→ **TO DO**
1. In the passage about loading a heap into a clustered columnstore table, what constraint shaped the plan to transfer data a limited amount at a time?
2. Pick up the passage about loading a heap into a clustered columnstore table right after its final sentence and write the next part.

→ **TEXT PASSAGE**
━━━━
I know how hard it can be to undo someone else’s decision to treat SQL Server like a landfill, as this usually involves getting others to do something, i.e. politics. But sometimes we DBAs can make a helpful change to these archive tables on our own. And that’s where I found myself, with billions of rows in a neglected heap that couldn’t be moved, but could be turned into a clustered columnstore table for 5X compression.

Setup Script

Here’s the setup script in case you want to follow along for the repro. No billions of rows here, just 10 million.

CREATE PARTITION FUNCTION pf_years( DATETIME )
    AS RANGE RIGHT FOR VALUES ('2010','2011','2012','2013','2014','2015',
	'2016','2017','2018','2019','2020');

CREATE PARTITION SCHEME ps_years
AS PARTITION pf_years
ALL TO ( [PRIMARY] );

--Here's a table we're loading
CREATE TABLE BunchaDates
(somedate datetime,
junk char(10)
) ON ps_years(somedate)

CREATE CLUSTERED COLUMNSTORE INDEX CCX_BunchaDates ON dbo.BunchaDates ON ps_years(somedate)

--Original table, full of junk
CREATE TABLE BunchaDatesSource (
somedate datetime,
junk char(10)
)

INSERT BunchaDatesSource
SELECT TOP (10000000)
DATEADD(MINUTE,24*60*365*6*RAND(CHECKSUM(NEWID())),'1/1/2014')
,'demodemo'
FROM master..spt_values a
,master..spt_values b
,master..spt_values c

The Problem

My plan was to load the data from the heap into the columnstore table, later doing a drop and rename, but I wanted to transfer a limited amount at a time. My environment has an Availability Group set up, so my constraint was minimizing log generation. (If you’re looking for a technique to load a columnstore table as quickly as possible, check out Joe Obbish.) But, when I started loading a limited time range of data, I quickly ran into a problem.

INSERT BunchaDates
SELECT somedate,junk
FROM BunchaDatesSource bs
WHERE YEAR(bs.somedate) = '2014'

A Sort operator shows up! To explain my distaste, the columnstore table doesn’t need it – it is inherently unordered (at least in the way we think about it). Moreover, I am selecting rows guaranteed to reside within a single partition. Yet SQL Server insists on ordering rows, because it very helpfully wants us to avoid the performance penalty of switching between partitions insert-by-insert. Instead I get a slow query, ginormous memory grant, and tempdb spills. Yay!

Ok. You might notice that I used YEAR() in my predicate. What if I use a proper date range instead?

Crud. Ok. Was it the boundary dates? Maybe a narrow date range entirely within the year will work?
━━━━
→ **DATA**
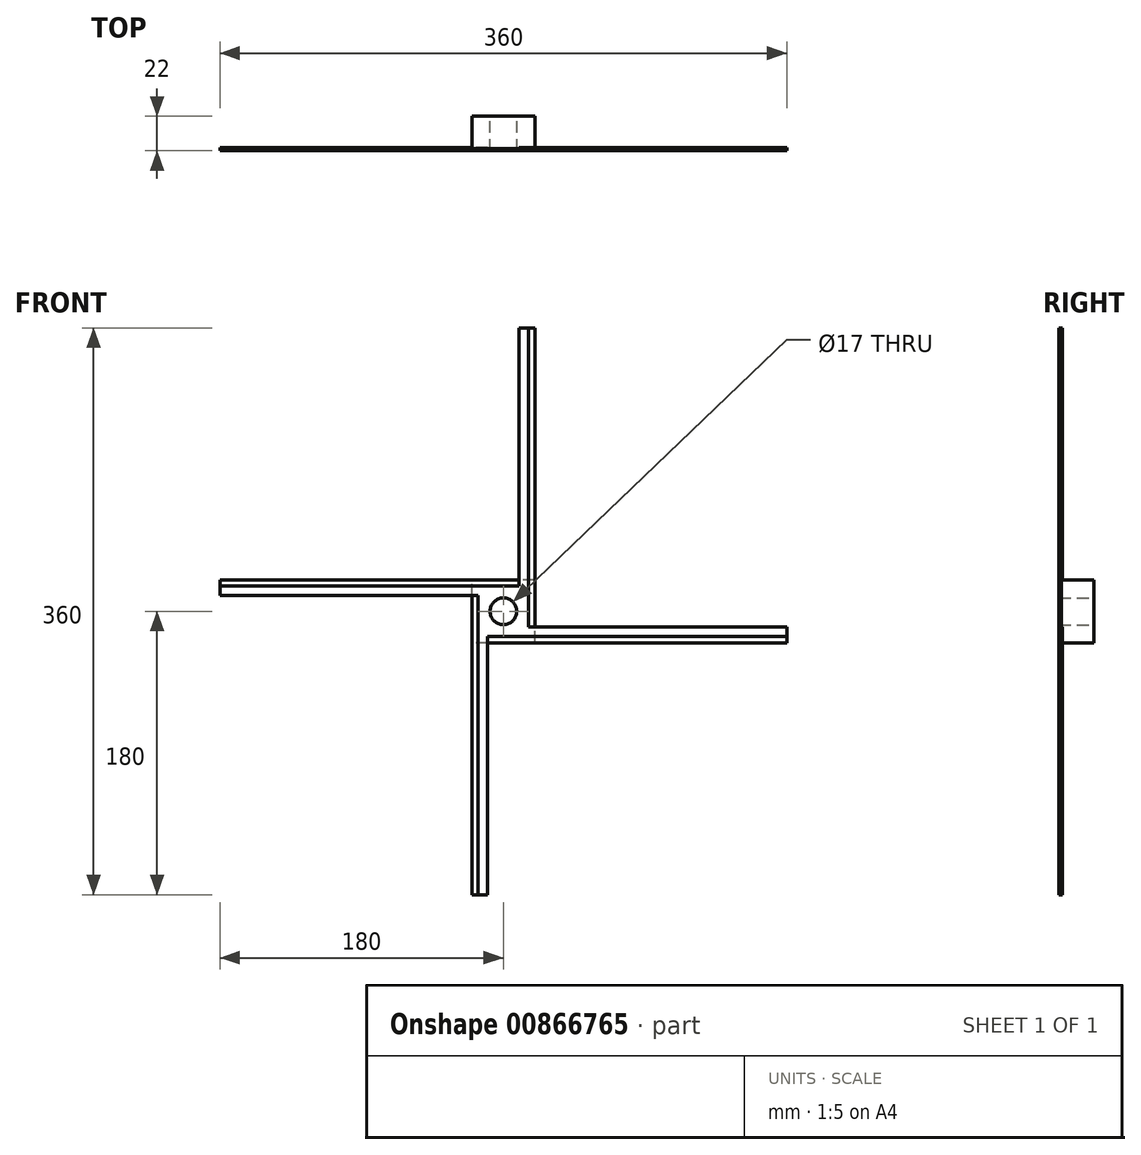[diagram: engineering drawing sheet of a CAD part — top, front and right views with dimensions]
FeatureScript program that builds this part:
━━━━
→ **ANSWERS TO THE PROBLEMS**
1. Minimizing log generation, because the environment has an Availability Group set up.

2.
Fine. What about an exact time? Pretty please, oh kind and generous Query Optimizer?

The Solution

Looping through all possible times of a datetime time field in order to avoid a sort is very bad way to do things. But thankfully, there’s a better way: $PARTITION.

The $PARTITION function uses your partition function to return which partition a value belongs to, and importantly, it can be used to provide a guarantee to SQL Server that it doesn’t have to insert into multiple partitions, and will therefore prevent a superfluous sort.

INSERT BunchaDates
SELECT somedate,junk
FROM BunchaDatesSource bs
WHERE $PARTITION.pf_years(somedate) = $PARTITION.pf_years('2014')

No Sort! But there’s still room for improvement:

You see, $PARTITION doesn’t qualify for predicate pushdown, and on a query involving billions of rows, that adds up.

But guess what, we can still add the date range, and that does get predicate pushdown.

INSERT BunchaDates
SELECT somedate,junk
FROM BunchaDatesSource bs
WHERE $PARTITION.pf_years(somedate) = $PARTITION.pf_years('2014')
AND bs.somedate >= '2014/1/1' AND bs.somedate < '2015/1/1'

Conclusion

Sometimes, the optimizer misses something, and you have to babysit it. In my case, using $PARTITION allowed me to finish the table load in my time window, eventually freeing up significant space to be used for other questionable data.

The takeaway? $PARTITION lets you guarantee for the optimizer that only a single partition is involved, but you might want to retain your other predicates for predicate pushdown or perhaps index qualification.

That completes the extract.